Mit dem Geld wurden und werden Reparatur beziehungsweise Neubeschaffung von Motorrädern finanziert, mit denen Mitarbeiter bei indigenen Völkern in Südamerika unterwegs sind. Aber es geht auch darum, den Gemeindeaufbau zu stärken oder Anleitung in Fragen von Landwirtschaft, Ernährung und Gesundheitsfürsorge zu geben.

Otto Berr, Prädikant der bayerischen Landeskirche, predigte während des Motorradgottesdienstes in Esslingen und rief zu Dankbarkeit auf.Sabine Kraemer/EMH

Dankbarkeit

Auf dem Trautenhof, wo sich Otto Handel einst die Idee für den „Mo-Go“ in Berkheim abgeschaut hat, heißt der Initiator Werner Berr; er kommt aus dem fränkischen Kaubernheim.

Berr ist Prädikant  der Evangelischen Landeskirche in Bayern, fährt seit 53 Jahren Motorrad und ist am Sontag aus Franken angereist, um Fürbitten und Predigt beim Jubiläumsgottesdienst zu halten.
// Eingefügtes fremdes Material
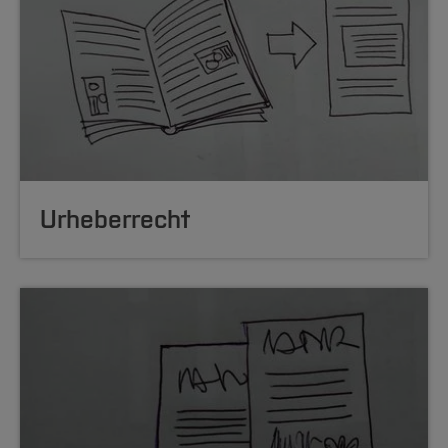
Urheberrecht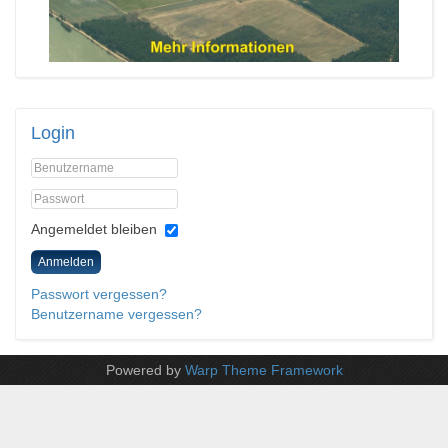
Login
Angemeldet bleiben
Anmelden
Passwort vergessen?
Benutzername vergessen?
Powered by
Warp Theme Framework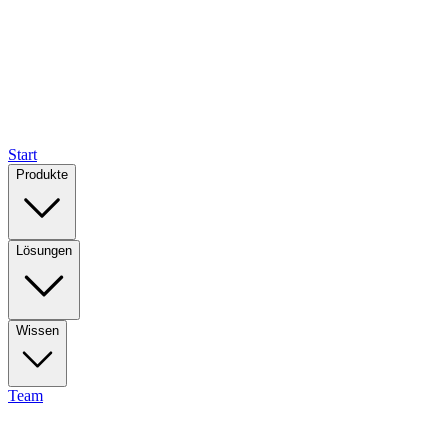
Start
Produkte
Lösungen
Wissen
Team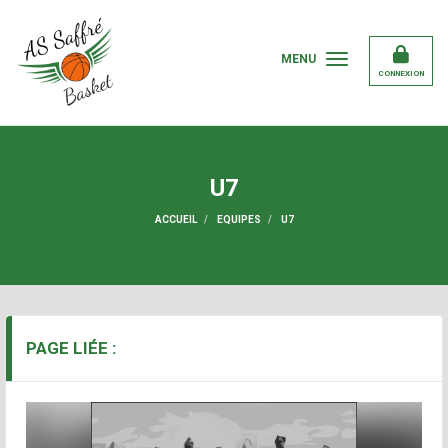
Panneau de gestion des cookies
MENU
CONNEXION
U7
ACCUEIL
EQUIPES
U7
PAGE LIÉE :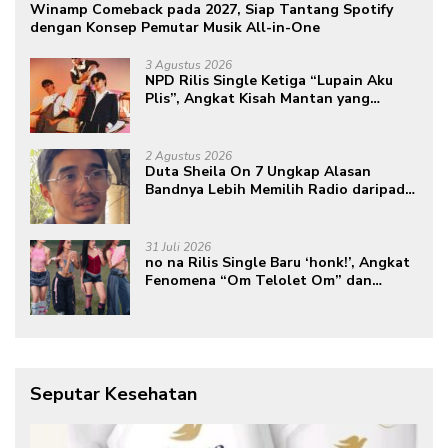
Winamp Comeback pada 2027, Siap Tantang Spotify
dengan Konsep Pemutar Musik All-in-One
3 Agustus 2026
NPD Rilis Single Ketiga “Lupain Aku
Plis”, Angkat Kisah Mantan yang
Datang Saat Semua Telah Berlalu
2 Agustus 2026
Duta Sheila On 7 Ungkap Alasan
Bandnya Lebih Memilih Radio daripada
Podcast
31 Juli 2026
no na Rilis Single Baru ‘honk!’, Angkat
Fenomena “Om Telolet Om” dan
Perkuat Identitas Indonesia di Kancah
Global
Seputar Kesehatan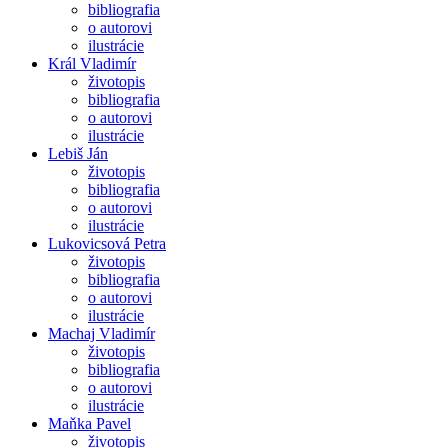
bibliografia
o autorovi
ilustrácie
Král Vladimír
životopis
bibliografia
o autorovi
ilustrácie
Lebiš Ján
životopis
bibliografia
o autorovi
ilustrácie
Lukovicsová Petra
životopis
bibliografia
o autorovi
ilustrácie
Machaj Vladimír
životopis
bibliografia
o autorovi
ilustrácie
Maňka Pavel
životopis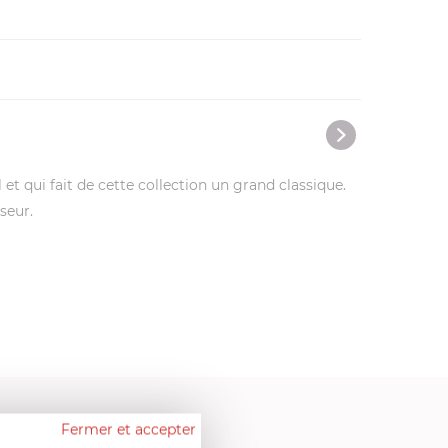
et qui fait de cette collection un grand classique.
seur.
Fermer et accepter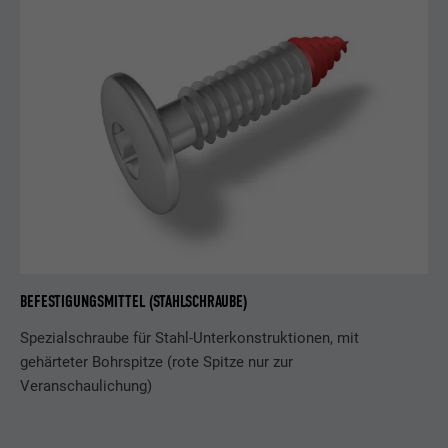
BEFESTIGUNGSMITTEL (STAHLSCHRAUBE)
Spezialschraube für Stahl-Unterkonstruktionen, mit
gehärteter Bohrspitze (rote Spitze nur zur
Veranschaulichung)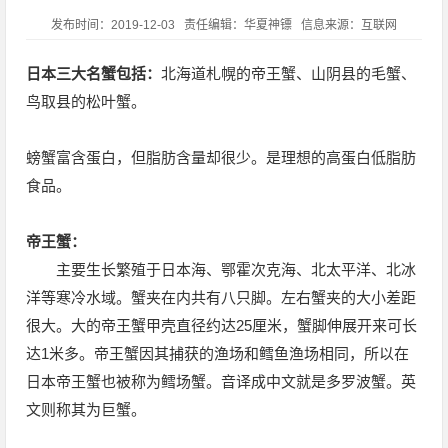
发布时间：2019-12-03 责任编辑：华夏神镖 信息来源：互联网
日本三大名蟹包括：
北海道札幌的帝王蟹、山阴县的毛蟹、
鸟取县的松叶蟹。
螃蟹富含蛋白，但脂肪含量却很少。是理想的高蛋白低脂肪
食品。
帝王蟹：
主要生长繁殖于日本海、鄂霍次克海、北太平洋、北冰
洋等寒冷水域。蟹夹在内共有八只脚。左右蟹夹的大小差距
很大。大的帝王蟹甲壳直径约达25厘米，蟹脚伸展开来可长
达1米多。帝王蟹因其捕获的渔场和鳕鱼渔场相同，所以在
日本帝王蟹也被称为鳕场蟹。音译成中文就是多罗波蟹。英
文则称其为巨蟹。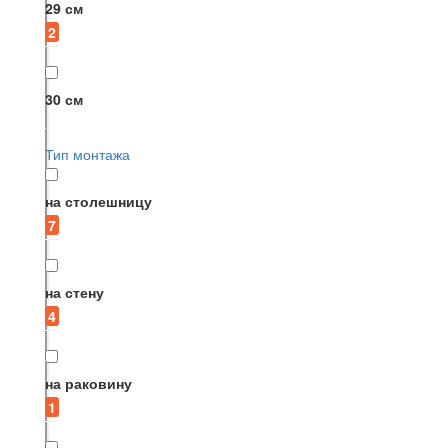
29 см
2
30 см
Тип монтажа
на столешницу
7
на стену
4
на раковину
1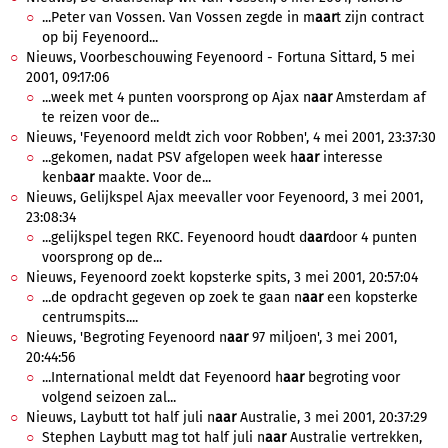
...Peter van Vossen. Van Vossen zegde in m
aar
t zijn contract
op bij Feyenoord...
Nieuws, Voorbeschouwing Feyenoord - Fortuna Sittard, 5 mei
2001, 09:17:06
...week met 4 punten voorsprong op Ajax n
aar
Amsterdam af
te reizen voor de...
Nieuws, 'Feyenoord meldt zich voor Robben', 4 mei 2001, 23:37:30
...gekomen, nadat PSV afgelopen week h
aar
interesse
kenb
aar
maakte. Voor de...
Nieuws, Gelijkspel Ajax meevaller voor Feyenoord, 3 mei 2001,
23:08:34
...gelijkspel tegen RKC. Feyenoord houdt d
aar
door 4 punten
voorsprong op de...
Nieuws, Feyenoord zoekt kopsterke spits, 3 mei 2001, 20:57:04
...de opdracht gegeven op zoek te gaan n
aar
een kopsterke
centrumspits....
Nieuws, 'Begroting Feyenoord n
aar
97 miljoen', 3 mei 2001,
20:44:56
...International meldt dat Feyenoord h
aar
begroting voor
volgend seizoen zal...
Nieuws, Laybutt tot half juli n
aar
Australie, 3 mei 2001, 20:37:29
Stephen Laybutt mag tot half juli n
aar
Australie vertrekken,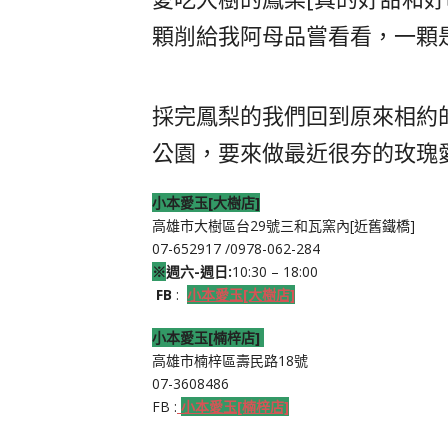
顆削給我阿母品嘗看看，一顆
採完鳳梨的我們回到原來相約的
公園，要來做最近很夯的玫瑰愛
小本愛玉[大樹店]
高雄市大樹區台29號三和瓦窯內[近舊鐵橋]
07-652917 /0978-062-284
※
週六-週日:
10:30 – 18:00
FB
:
小本愛玉[大樹店]
小本愛玉[楠梓店]
高雄市楠梓區壽民路18號
07-3608486
FB :
小本愛玉[楠梓店]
Sein großes Thema: Dankbarkeit - und die Versuchung, zu vieles als selbstverständlich zu erachten.

„Vielleicht sollten wir uns jeden Tag aufs Neue fragen, wofür wir heute dankbar sein dürfen“, motiviert er die „Mo-Go“-Besucher, häufiger dankbar zu sein - auch für „Halbheiten“. Dies sei besser, als immer nur nach Perfektion zu streben.

Zurückmelden bei Jesus

Und noch eine Bitte gibt Berr seiner vornehmlich in Leder gekleideten Gemeinde mit auf den Weg: „Was hindert uns, uns bei Jesus zurückzumelden, den Faden wieder aufzunehmen wie zu einem alten Freund, zu dem man lange keinen Kontakt mehr hatte?“

Er selbst zeigt sich gegenüber elk-wue.de dankbar dafür, dass er in seiner 53-jährigen „Motorradfahrer-Karriere“ bislang keine größere Unfälle hatte - und Stürze weitgehend folgenlos geblieben sind.

Wie viele Schutzengel seine 800er BMW begleiten? „Keine Ahnung, das überlasse ich dem lieben Gott.“

Planungen für 2020

Der Termin für den nächsten Motorradgottesdienst in Esslingen-Berkheim steht übrigens schon fest: Er soll am Sonntag, 19. Juli 2020, gefeiert werden.